National Research Base of Intelligent Manufacturing Service, Chongqing Technology and Business University, Chongqing 400067, China.
National Research Base of Intelligent Manufacturing Service, Chongqing Technology and Business University, Chongqing 400067, China.
Chemosphere. 2019 May;222:286-294. doi: 10.1016/j.chemosphere.2019.01.121. Epub 2019 Jan 25.
To protect public health by providing an early warning, PM concentration forecasting is an essential and effective work. In this paper, an ensemble long short-term memory neural network (E-LSTM) is proposed for hourly PM concentration forecasting. The presented model is implemented using three steps: (1) ensemble empirical mode decomposition (EEMD) is firstly utilized for multi-modal feature extraction, (2) long short-term memory approach (LSTM) is then employed for multi-modal feature learning, and (3) inverse EEMD computation is finally used for multi-modal feature estimated integration. In each modeling process, the mode information of the PM and the corresponding meteorological variables in 1-h advance are utilized as inputs to forecast the next mode information of the PM concentration. To evaluate the performance of the E-LSTM model, two datasets collected from two environmental monitoring stations in Beijing, China, are investigated. It is demonstrated that the E-LSTM model inspired by ensemble learning, which constructs multiple LSTMs in different modes, obtained better forecasting performance than that using the single LSTM and feed forward neural network in terms of mean absolute percentage error (19.604% and 16.929%), root mean square error (12.077 μg m and 13.983 μg m), and correlation coefficient criteria (0.994 and 0.991) respectively.
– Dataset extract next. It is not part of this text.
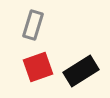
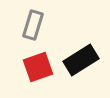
black rectangle: moved 11 px up
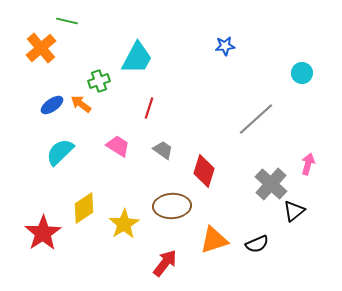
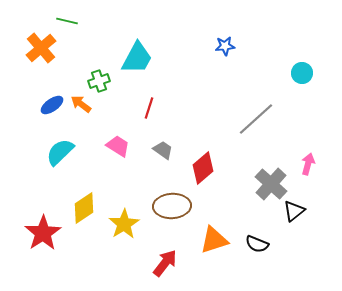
red diamond: moved 1 px left, 3 px up; rotated 32 degrees clockwise
black semicircle: rotated 45 degrees clockwise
为了通过提供早期预警来保护公众健康,PM 浓度预测是一项必要且有效的工作。本文提出了一种用于小时 PM 浓度预测的集成长短期记忆神经网络 (E-LSTM)。所提出的模型通过三个步骤实现:(1) 首先使用集合经验模态分解 (EEMD) 进行多模态特征提取,(2) 然后使用长短时记忆方法 (LSTM) 进行多模态特征学习,以及 (3) 最后使用逆 EEMD 计算进行多模态特征估计集成。在每个建模过程中,将 PM 的模态信息和 1 小时提前的相应气象变量用作输入,以预测 PM 浓度的下一个模态信息。为了评估 E-LSTM 模型的性能,研究了来自中国北京两个环境监测站的两个数据集。结果表明,基于集合学习的 E-LSTM 模型,构建了多个不同模态的 LSTM,在平均绝对百分比误差 (19.604% 和 16.929%)、均方根误差 (12.077μg/m 和 13.983μg/m) 和相关系数标准 (0.994 和 0.991) 方面,均比使用单个 LSTM 和前馈神经网络的模型具有更好的预测性能。